Output exactly the lines between the one holding "mouse_move(794, 7)" and the last line of the data below, both of those lines included.
★ ★ ★ ★ ★ ★ ★
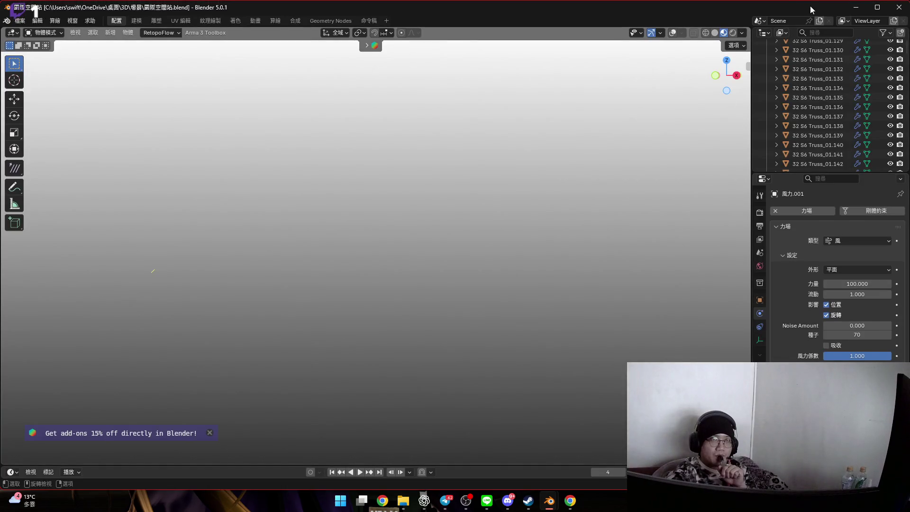
Back in 赫卡提亞.blend, orbit the ISS, return to Object Mode and view through the camera
mouse_move(794, 7)
left_mouse_down()
mouse_move(712, 102)
mouse_move(787, 83)
left_mouse_up()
★ ★ ★ ★ ★ ★ ★
▶ _Result of the exercise_:
mouse_move(794, 7)
left_mouse_down()
mouse_move(712, 102)
mouse_move(787, 83)
left_mouse_up()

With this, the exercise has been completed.